Chart understanding data

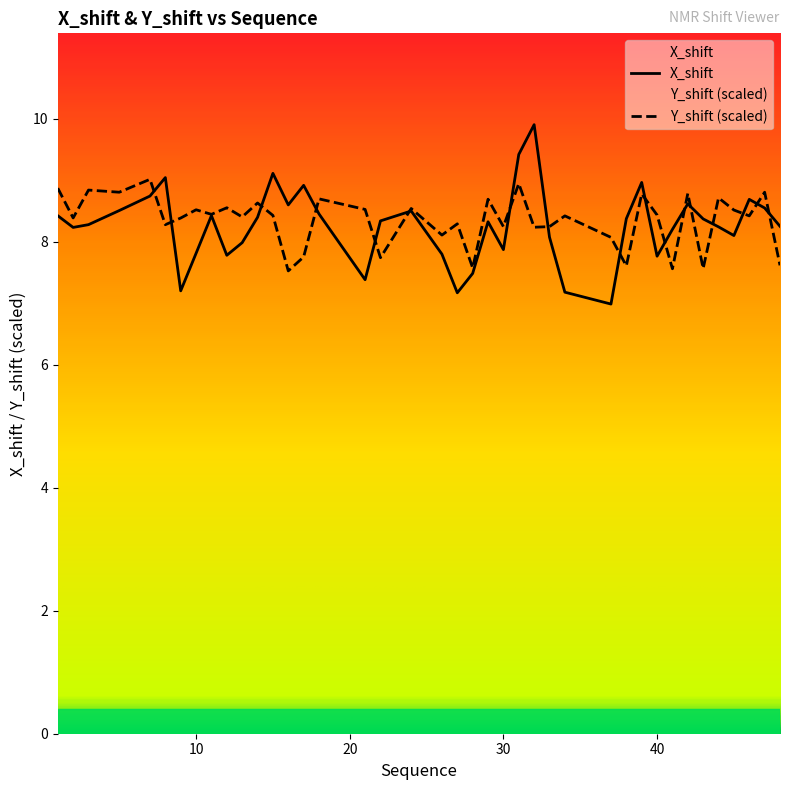

What are all the series names shown in the legend?

X_shift, Y_shift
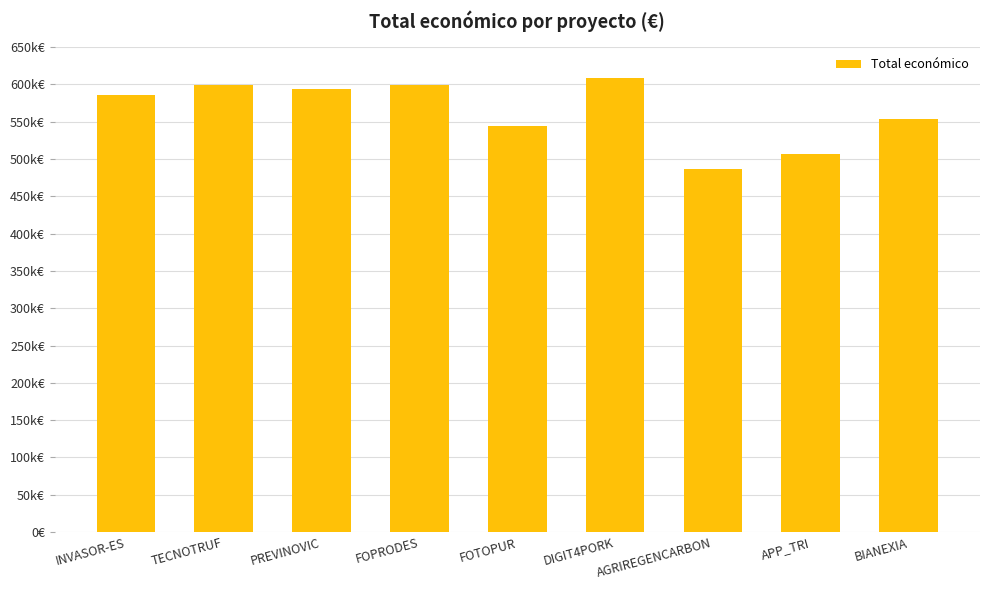

What is the change in value from FOPRODES to DIGIT4PORK?

+9995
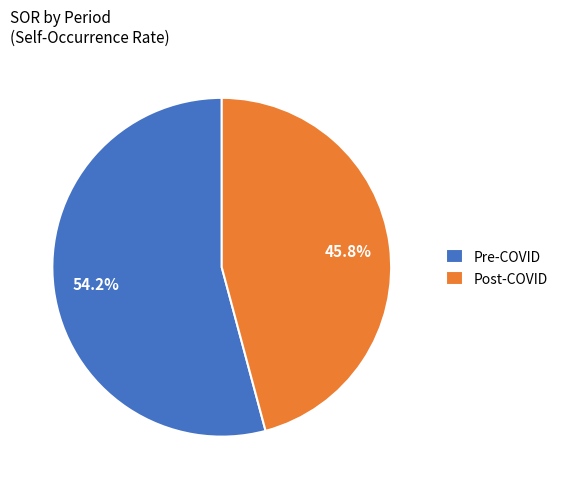

True or false: Post-COVID accounts for 56% of the total.

False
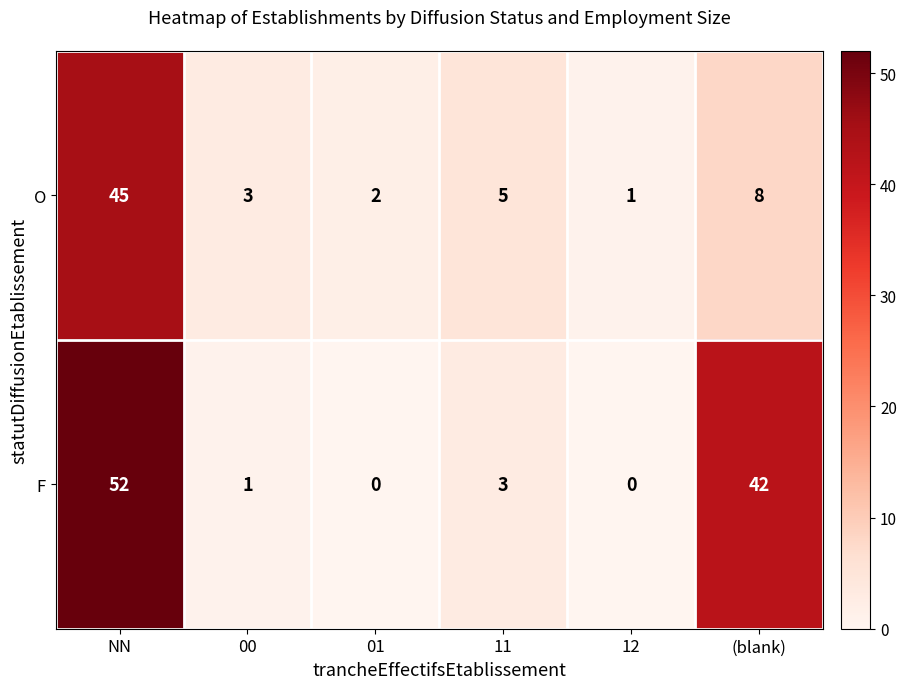

What is the difference between the F values at 11 and 12?

3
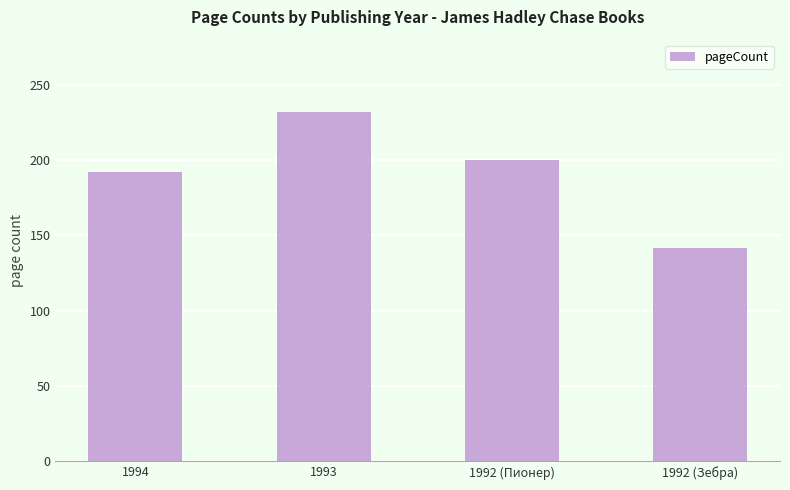

Where is the data nearest to the value 187?

1994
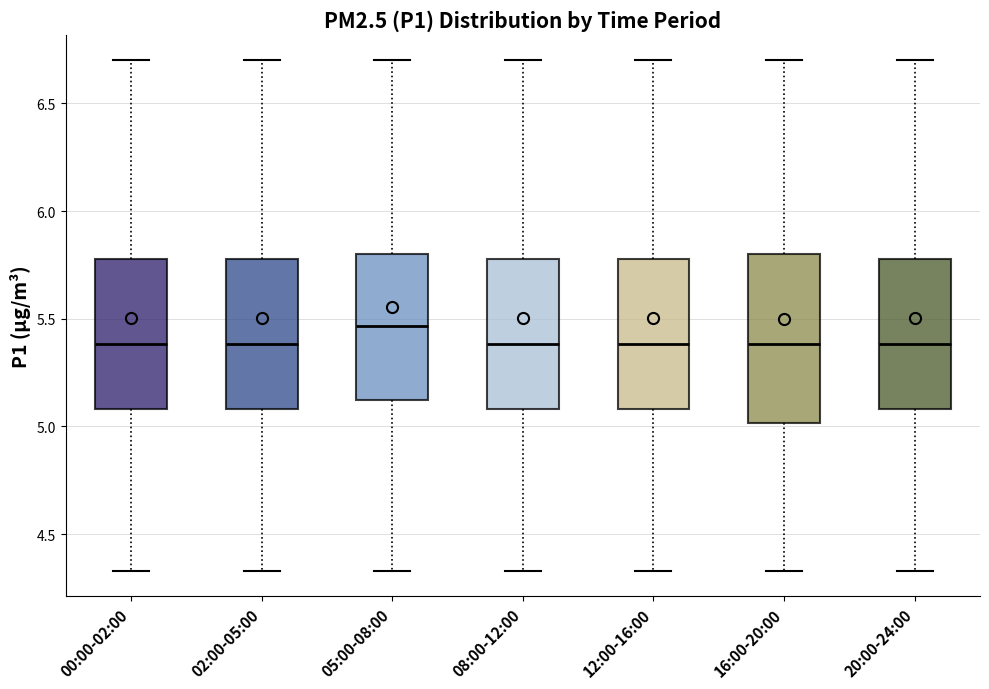

Reading left to right, transcribe this box plot: for each box, give where its median line is, the range the box spans, and where its two whiskers end, as read against the y-axis. The values are not printed on the chart, so give them approximately, as read against the axis.

00:00-02:00: median 5.40, box 5.10 to 5.80, whiskers 4.35 to 6.70
02:00-05:00: median 5.40, box 5.10 to 5.80, whiskers 4.35 to 6.70
05:00-08:00: median 5.45, box 5.10 to 5.80, whiskers 4.35 to 6.70
08:00-12:00: median 5.40, box 5.10 to 5.80, whiskers 4.35 to 6.70
12:00-16:00: median 5.40, box 5.10 to 5.80, whiskers 4.35 to 6.70
16:00-20:00: median 5.40, box 5.00 to 5.80, whiskers 4.35 to 6.70
20:00-24:00: median 5.40, box 5.10 to 5.80, whiskers 4.35 to 6.70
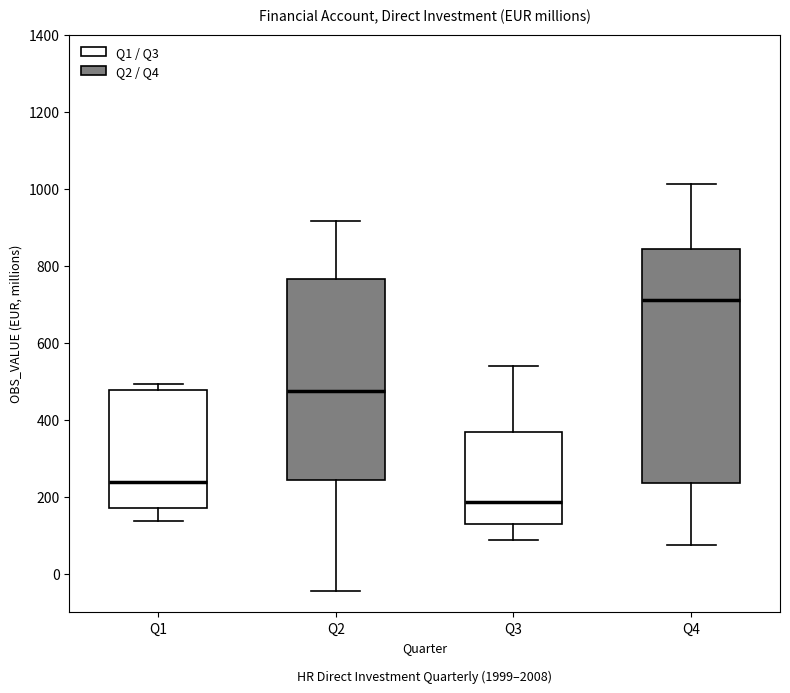

Where is the lower edge of the box for Q3 on the y-axis? The values are not printed on the chart, so give them approximately, as read against the axis.

120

REQUEST:
Write out all of the records above again word for word, leaving out the pictures.

RESPONSE BELOW:
What are all the series names shown in the legend?

X_shift, Y_shift

What is the change in value from FOPRODES to DIGIT4PORK?

+9995

True or false: Post-COVID accounts for 56% of the total.

False

What is the difference between the F values at 11 and 12?

3

Where is the data nearest to the value 187?

1994

Reading left to right, transcribe this box plot: for each box, give where its median line is, the range the box spans, and where its two whiskers end, as read against the y-axis. The values are not printed on the chart, so give them approximately, as read against the axis.

00:00-02:00: median 5.40, box 5.10 to 5.80, whiskers 4.35 to 6.70
02:00-05:00: median 5.40, box 5.10 to 5.80, whiskers 4.35 to 6.70
05:00-08:00: median 5.45, box 5.10 to 5.80, whiskers 4.35 to 6.70
08:00-12:00: median 5.40, box 5.10 to 5.80, whiskers 4.35 to 6.70
12:00-16:00: median 5.40, box 5.10 to 5.80, whiskers 4.35 to 6.70
16:00-20:00: median 5.40, box 5.00 to 5.80, whiskers 4.35 to 6.70
20:00-24:00: median 5.40, box 5.10 to 5.80, whiskers 4.35 to 6.70

Where is the lower edge of the box for Q3 on the y-axis? The values are not printed on the chart, so give them approximately, as read against the axis.

120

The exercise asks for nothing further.